The impact of ‘verbing’

London: Few things are more likely to provoke the disapproval of the bienpensant left than criticising someone’s grammar. The very idea that one way of speaking is more “correct” than another is anathema to them.

This explains the tidal wave of hostility that engulfed Michael Gove earlier this week after he issued some letter-writing guidance to officials of the ministry of justice (MoJ). Typical Gove, eh? First he tries to impose his narrow, right-wing view of British history on schoolchildren and now he’s telling civil servants they should write. Time to stick his head in the stocks again and reach for the rotten tomatoes.

I first became aware of Gove’s latest “outrage” via the reaction on Twitter and googled his memo expecting to find a detailed enunciation of grammatical principles. Imagine my surprise, therefore, to discover that the vast majority of Gove’s “rules” weren’t grammatical at all, more of a beginner’s guide to how to write good English.
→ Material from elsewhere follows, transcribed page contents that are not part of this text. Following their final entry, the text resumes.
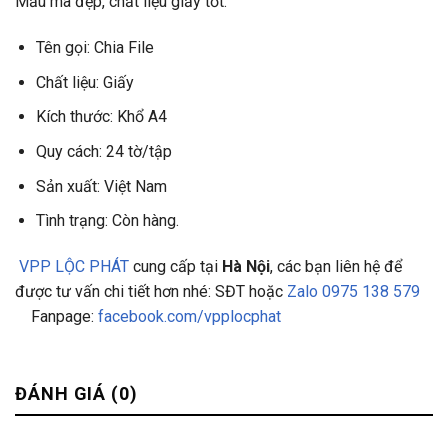
Mẫu mã đẹp, chất liệu giấy tốt.
Tên gọi: Chia File
Chất liệu: Giấy
Kích thước: Khổ A4
Quy cách: 24 tờ/tập
Sản xuất: Việt Nam
Tình trạng: Còn hàng.
VPP LỘC PHÁT
cung cấp tại
Hà Nội
, các bạn liên hệ để
được tư vấn chi tiết hơn nhé: SĐT hoặc
Zalo 0975 138 579
Fanpage:
facebook.com/vpplocphat
ĐÁNH GIÁ (0)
For instance, he counsels against using too many adverbs. Indeed, it reminded me of Elmore Leonard’s third and fourth rules of good writing: “Never use a verb other than ‘said’ to carry dialogue” and “Never use an adverb to modify the verb ‘said’… he admonished gravely.”
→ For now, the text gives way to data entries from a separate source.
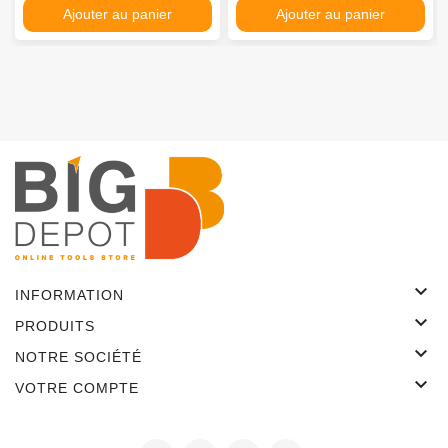
Ajouter au panier
Ajouter au panier

INFORMATION

PRODUITS

NOTRE SOCIÉTÉ

VOTRE COMPTE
Gove also says that, when responding to letters, civil servants should maintain a polite tone, use the active and not the passive voice and try to spell correspondents’ names correctly. That doesn’t strike me as unreasonable either. If I’d written to a minister at the MoJ, I would be quite irritated if the functionary tasked with replying misspelt my name.

One thing Gove’s critics don’t appear to grasp is that it’s common practice for incoming ministers to write to their depart-mental officials letting them know how they’d like them to respond to letters. Why? Because more often than not, the civil servants are writing on their behalf and the letters bear their signatures.

Ok, Gove did include a couple of grammatical pointers. He advised against beginning a sentence with “however”, “therefore”, “yet”, “also” or “although” and suggested that, strictly speaking, those words should appear after the verb. He also asked his officials not to use “impact” as a verb. It was this unbelievable effrontery that prompted Oliver Kamm, Britain’s leading anti-grammar Nazi, to launch a fusillade against Gove in the Times. “It is one thing to have style prefer-ences,” he thundered. “For a minister to require civil servants to follow his own when these have nothing to do with ‘correct grammar’ and impede good prose, and for him to have escaped public derision for it, is -singular.”

Putting aside the fact that Gove didn’t escape public derision — which would have been “singular”, you pompous fussbudget — it’s nonsense to say that his guide impedes good prose. On the contrary, nearly all of Gove’s rules can be traced to George Orwell’s “Politics and the English Language”, an essay that’s generally regarded as the best guide to writing good English. To give just one example, Orwell’s fourth rule is “Never use the passive where you can use the active”. Kamm singles this out for condemnation in his Times article, apparently unaware that it was first set out by the finest prose stylist of the 20th century.

There’s one final reason why it was sensible of Gove to set out these principles. I’m absolutely certain that for every Oliver Kamm who bridles whenever these old-fashioned rules are observed, there are 10,000 Toby Youngs who feel almost physically assaulted when they’re ignored. If I received a letter from a secretary of state using “impact” as a verb, I’d scrunch it up into a ball and hurl it at the wall. Given that Gove is in the business of winning friends and influencing people, annoying one person instead of 10,000 is good politics.